En substance, l’ex-président de Norbourg a expliqué que son témoignage l’intéressait parce que Mme Dubreuil avait fait l’inspection des Fonds Évolution avec leur acquisition par Norbourg, en décembre 2003.
Il a précisé que ce témoignage aurait un lien avec les accusations de manipulation des valeurs des fonds auxquelles il fait face.
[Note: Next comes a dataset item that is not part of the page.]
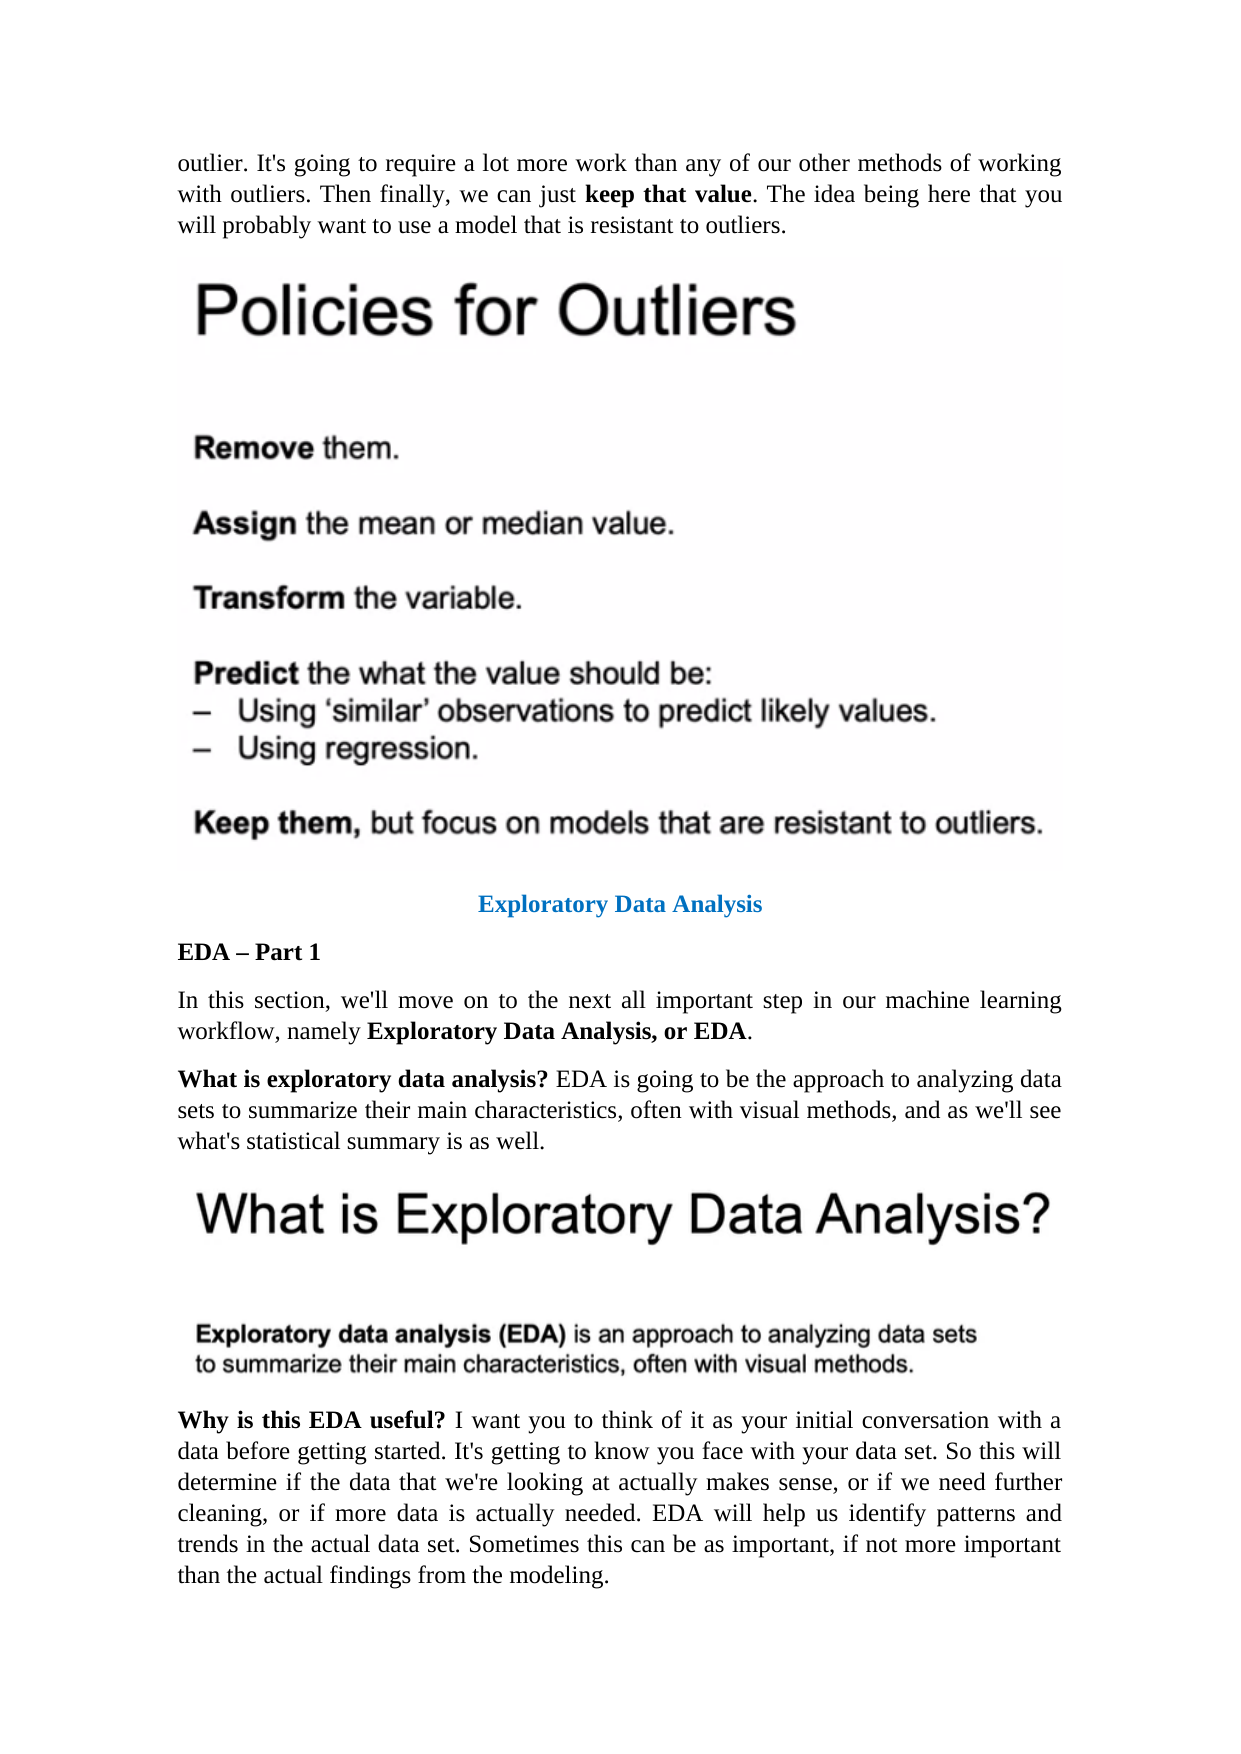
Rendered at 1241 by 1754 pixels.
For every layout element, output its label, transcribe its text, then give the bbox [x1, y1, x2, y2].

Sa thèse est la suivante: Norbourg a hérité d’un trou de plus de 20 M$ en achetant les Fonds Évolution de Capital Teraxis, qui était propriété de la Caisse de dépôt et placement à hauteur de 80 %. Donc, selon M. Lacroix, la société n’avait d’autres choix que de piger dans les actifs d’autres fonds pour combler ce trou (le fameux trou de la Caisse que l’ex-patron de Norbourg a maintes fois évoqué depuis le début de son procès).
«S’il manque des sommes à cette époque, comment ne peut-on pas manipuler les valeurs après ça. Pour certains fonds, on était devant un fait accompli», a dit Vincent Lacroix.
C’est à ce moment que le juge Leblond est intervenu: «Ce n’est pas une défense, ça. Je me suis fait voler alors je vais voler mon voisin.»
Le juge a donc cassé l’assignation à comparaître de Mme Dubreuil parce que Vincent Lacroix ne pourrait vraisemblablement rien en tirer qui le disculperait d’une ou des 51 accusations déposées contre lui.